Engineering properties of cement composites for oil well applications such as strength, permeability, and diffusivity (and thus durability) and shrinkage are intimately associated with porosity and pore size distribution [21]. The volume and size distribution of pores affect not only the mechanical strength of cement based materials, but also its durability.

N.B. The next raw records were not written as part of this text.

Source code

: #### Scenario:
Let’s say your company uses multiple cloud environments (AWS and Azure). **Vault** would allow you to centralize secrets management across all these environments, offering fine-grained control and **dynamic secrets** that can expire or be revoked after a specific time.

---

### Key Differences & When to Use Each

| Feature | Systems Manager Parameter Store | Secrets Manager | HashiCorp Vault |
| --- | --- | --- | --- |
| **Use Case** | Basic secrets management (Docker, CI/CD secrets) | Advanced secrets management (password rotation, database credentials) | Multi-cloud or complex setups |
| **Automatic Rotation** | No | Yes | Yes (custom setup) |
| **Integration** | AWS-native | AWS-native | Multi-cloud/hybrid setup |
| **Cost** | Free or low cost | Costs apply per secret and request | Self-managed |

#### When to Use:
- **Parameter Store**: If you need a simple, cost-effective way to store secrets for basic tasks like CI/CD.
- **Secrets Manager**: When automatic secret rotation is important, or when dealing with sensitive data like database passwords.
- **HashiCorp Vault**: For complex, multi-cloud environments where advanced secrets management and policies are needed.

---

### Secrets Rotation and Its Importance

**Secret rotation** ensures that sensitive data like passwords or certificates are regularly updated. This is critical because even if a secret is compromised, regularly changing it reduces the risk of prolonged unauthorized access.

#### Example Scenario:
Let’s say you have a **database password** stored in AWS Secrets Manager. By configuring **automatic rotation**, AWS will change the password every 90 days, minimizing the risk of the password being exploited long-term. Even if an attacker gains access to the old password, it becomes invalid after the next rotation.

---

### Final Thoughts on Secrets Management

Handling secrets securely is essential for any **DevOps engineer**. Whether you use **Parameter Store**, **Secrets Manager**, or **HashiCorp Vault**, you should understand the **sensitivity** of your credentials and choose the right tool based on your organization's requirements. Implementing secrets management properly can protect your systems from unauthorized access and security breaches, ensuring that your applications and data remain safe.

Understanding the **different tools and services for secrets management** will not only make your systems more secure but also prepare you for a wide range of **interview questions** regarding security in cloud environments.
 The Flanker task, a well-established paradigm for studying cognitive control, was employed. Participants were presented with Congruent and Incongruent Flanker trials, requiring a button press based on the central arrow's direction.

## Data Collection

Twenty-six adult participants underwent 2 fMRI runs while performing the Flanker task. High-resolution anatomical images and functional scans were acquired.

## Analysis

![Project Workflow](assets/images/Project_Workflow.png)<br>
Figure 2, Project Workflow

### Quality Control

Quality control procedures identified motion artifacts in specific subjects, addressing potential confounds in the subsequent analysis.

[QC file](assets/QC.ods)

The pore size distribution (PSD) of cement pastes cured under different hydrothermal regimes is depicted in Fig. 8. The effect of hydrothermal effect is evidenced by the intensity and position of the peak, by the length and bimodal characteristic of PSD. Permeability coefficient K is one of the essential properties used in evaluation of cement paste durability. It was calculated by software Poremaster during porosimetric analysis according the following model:

$$ K = \frac{{\phi d_{\rm p}^{2} }}{32}, $$
(2)

where ϕ is the powder bed porosity and d p the average pore diameter.

Fig. 8
figure 8

Influence of curing conditions on the PSD of G-Oil well cement paste

This parameter is characteristic for cementitious materials for application in oil well. As it can be seen in Table 2, the permeability coefficient has markedly increased with increasing temperature/pressure. The PSD of samples cured under different conditions is recorded in Fig. 8. With increasing temperature/pressure, curves of PSD are displaced toward higher pore size. This is the demonstration of hydrothermal curing on the pore structure of G-Oil well cement paste.

Conclusions

Cement paste of oil well cement cured under hydrothermal conditions has presented different characteristics at TG and DTG curves. The method has qualitatively and quantitatively identified different hydrated products varying with hydrothermal curing conditions. The main hydration products of cured G-Oil well cement under standard condition are C–S–H gel, Ca(OH)2, and calcite resulting from the carbonation of the two first products. With increasing temperature/pressure of hydrothermal curing, peak characterizing the presence of C–S–H decreases as a result of its crystallization into C6S2H3 via α-C2SH. This crystallization causes a reduction in solid volume and is accompanied by an increase in porosity and permeability of cured samples. The transformation of C–S–H to α-C2SH and C6S2H3 under autoclave curing causes the depletion of microstructure and the reduction in compressive strength known as strength retrogression.